### MATERIAL PROVIDED:

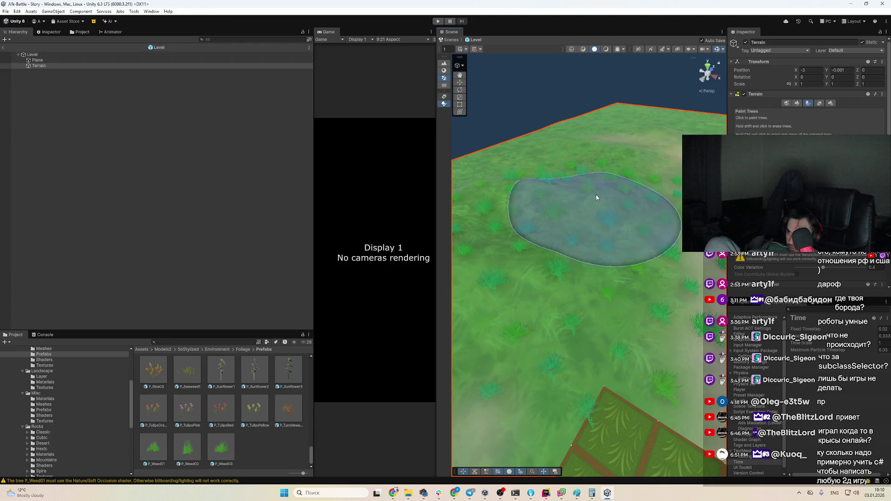
Set the terrain's Detail Resolution to 3456 and save the Level scene.
left_click(830, 103)
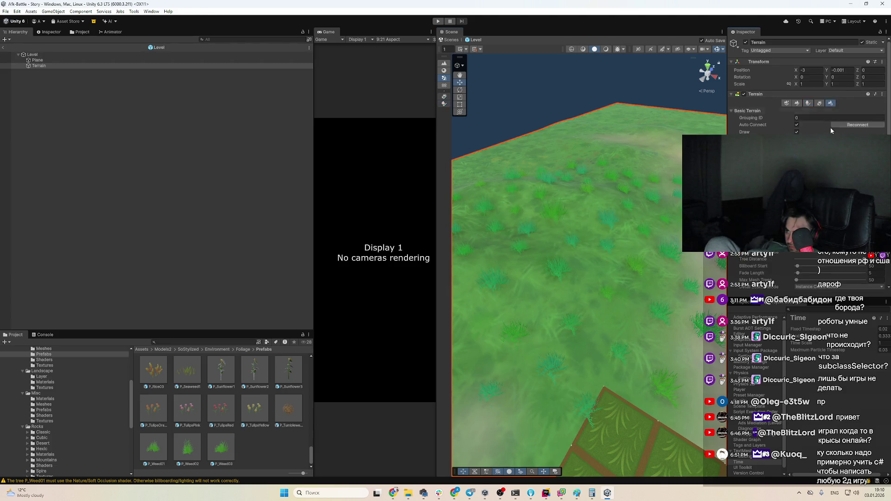
scroll(808, 93, "down", 3)
key("Return")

### REQUIRED WORK:
Output the data exactly as it is, with the pictures dropped.

### OUTPUT OF THE EXERCISE:
Set the terrain's Detail Resolution to 3456 and save the Level scene.
left_click(830, 103)
scroll(808, 93, "down", 3)
key("Return")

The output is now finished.